GIVEN RECORDS
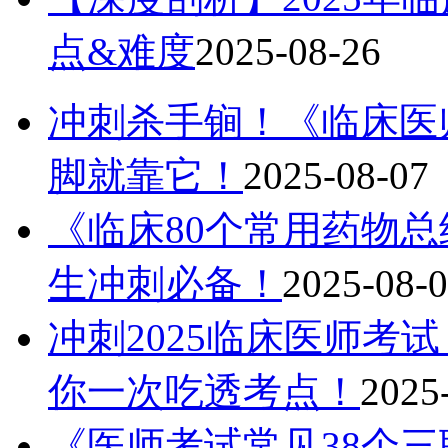
点&难度
2025-08-26
冲刺杀手锏！《临床医
脚就靠它！
2025-08-07
《临床80个常用药物总
生冲刺必备！
2025-08-
冲刺2025临床医师考
你一次吃透考点！
2025
《医师考试常见38个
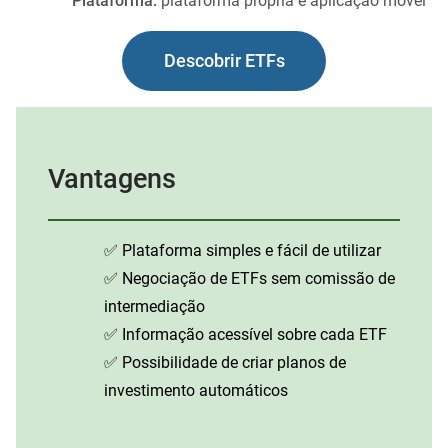
Plataforma:
plataforma própria e aplicação móvel
Descobrir ETFs
Vantagens
✅ Plataforma simples e fácil de utilizar
✅ Negociação de ETFs sem comissão de
intermediação
✅ Informação acessível sobre cada ETF
✅ Possibilidade de criar planos de
investimento automáticos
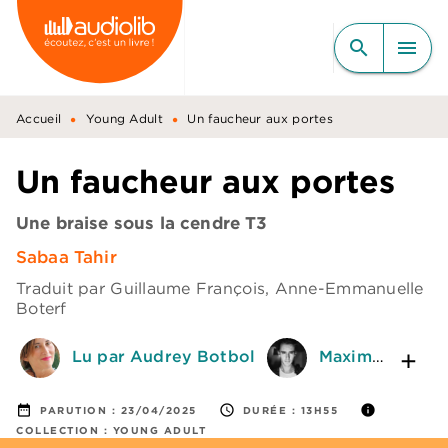
MENU
RECHERCHE
CONTENU
search
menu
PIED DE PAGE
•
•
Accueil
Young Adult
Un faucheur aux portes
Un faucheur aux portes
Une braise sous la cendre T3
Sabaa Tahir
Traduit par
Guillaume François
,
Anne-Emmanuelle
Boterf
Lu par Audrey Botbol
Maxime Baudouin
date_range
access_time
info
PARUTION :
23/04/2025
DURÉE :
13H55
COLLECTION :
YOUNG ADULT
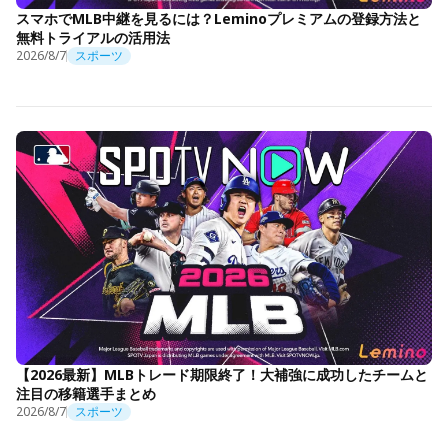
スマホでMLB中継を見るには？Leminoプレミアムの登録方法と
無料トライアルの活用法
2026/8/7
スポーツ
【2026最新】MLBトレード期限終了！大補強に成功したチームと
注目の移籍選手まとめ
2026/8/7
スポーツ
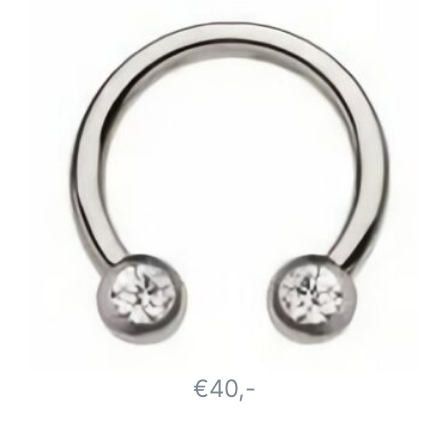
€40,-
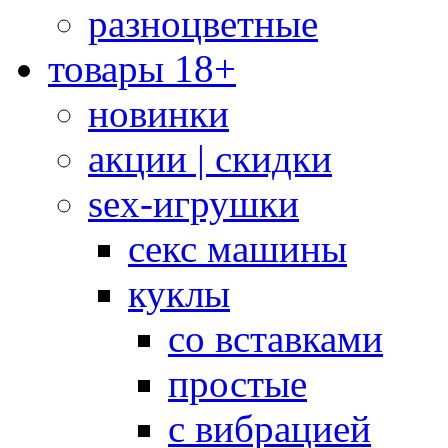
разноцветные
товары 18+
новинки
акции | скидки
sex-игрушки
секс машины
куклы
со вставками
простые
с вибрацией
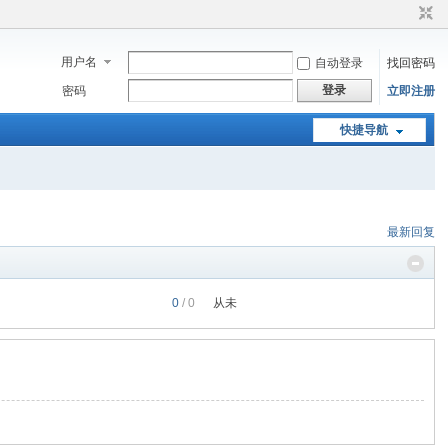
用户名
自动登录
找回密码
登录
密码
立即注册
快捷导航
最新回复
0
/ 0
从未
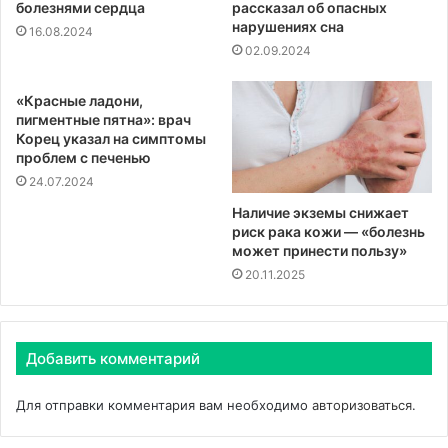
болезнями сердца
рассказал об опасных
нарушениях сна
16.08.2024
02.09.2024
«Красные ладони,
пигментные пятна»: врач
Корец указал на симптомы
проблем с печенью
24.07.2024
Наличие экземы снижает
риск рака кожи — «болезнь
может принести пользу»
20.11.2025
Добавить комментарий
Для отправки комментария вам необходимо
авторизоваться
.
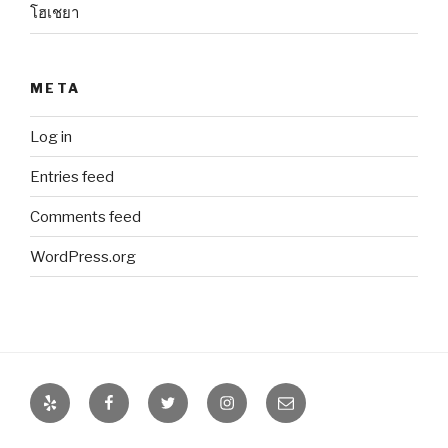
โฮเชยา
META
Log in
Entries feed
Comments feed
WordPress.org
Yelp
Facebook
Twitter
Instagram
Email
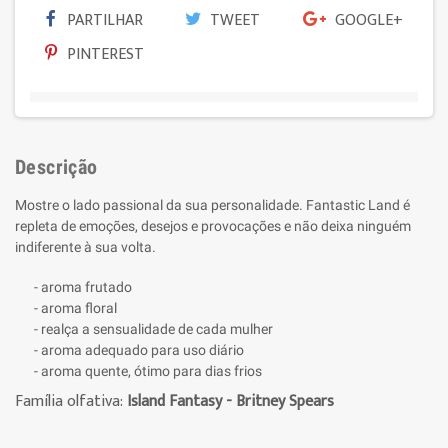
PARTILHAR
TWEET
GOOGLE+
PINTEREST
Descrição
Mostre o lado passional da sua personalidade. Fantastic Land é
repleta de emoções, desejos e provocações e não deixa ninguém
indiferente à sua volta.
- aroma frutado
- aroma floral
- realça a sensualidade de cada mulher
- aroma adequado para uso diário
- aroma quente, ótimo para dias frios
Família olfativa:
Island Fantasy - Britney Spears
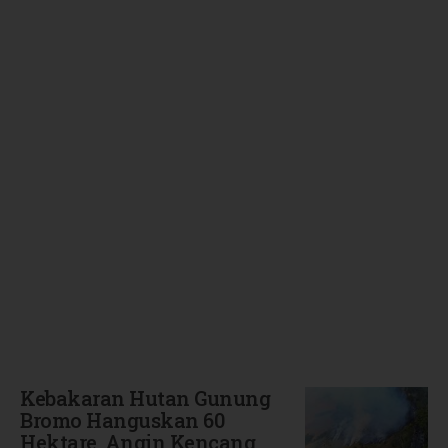
Terbaru
Kebakaran Hutan Gunung
Bromo Hanguskan 60
Hektare, Angin Kencang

REQUIREMENT
Read through the entries above, and wherever a line holds the string "aroma", copy it.

SOLUTION TO THE EXERCISE
- aroma frutado
- aroma floral
- aroma adequado para uso diário
- aroma quente, ótimo para dias frios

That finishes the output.